§ **Requirement**: Copy the passage on perseverance from the part that opens with "When I was first" and closes with "possibly augmented humans.", and switch "planetary computing networks" to "global computing networks" along the way.
━━━━━ Source text
At first, I thought “perseverance” meant working 14-hour days. Apparently, there are people out there who can work for 10 hours at a technical job, and then, in their moments between eating and sleeping and going to the bathroom, seize that unfilled spare time to work on a book. I am not one of those people—it still hurts my pride even now to confess that. I’m working on something important; shouldn’t my brain be willing to put in 14 hours a day? But it’s not. When it gets too hard to keep working, I stop and go read or watch something. Because of that, I thought for years that I entirely lacked the virtue of “perseverance.”

In accordance with human nature, Eliezer1998 would think things like: “What counts is output, not input.” Or, “Laziness is also a virtue—it leads us to back off from failing methods and think of better ways.” Or, “I’m doing better than other people who are working more hours. Maybe, for creative work, your momentary peak output is more important than working 16 hours a day.” Perhaps the famous scientists were seduced by the Deep Wisdom of saying that “hard work is a virtue,” because it would be too awful if that counted for less than intelligence?

I didn’t understand the virtue of perseverance until I looked back on my journey through AI, and realized that I had overestimated the difficulty of almost every single important problem.

Sounds crazy, right? But bear with me here.

When I was first deciding to challenge AI, I thought in terms of 40-year timescales, Manhattan Projects, planetary computing networks, millions of programmers, and possibly augmented humans.
━━━━━━━━━━
━━━━━ Given entries
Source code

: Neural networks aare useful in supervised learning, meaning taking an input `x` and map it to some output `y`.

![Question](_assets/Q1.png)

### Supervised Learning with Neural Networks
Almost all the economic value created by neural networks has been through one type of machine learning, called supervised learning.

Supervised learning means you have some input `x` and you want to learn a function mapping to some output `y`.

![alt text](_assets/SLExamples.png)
━━━━━━━━━━
§ **The completed task**:
When I was first deciding to challenge AI, I thought in terms of 40-year timescales, Manhattan Projects, global computing networks, millions of programmers, and possibly augmented humans.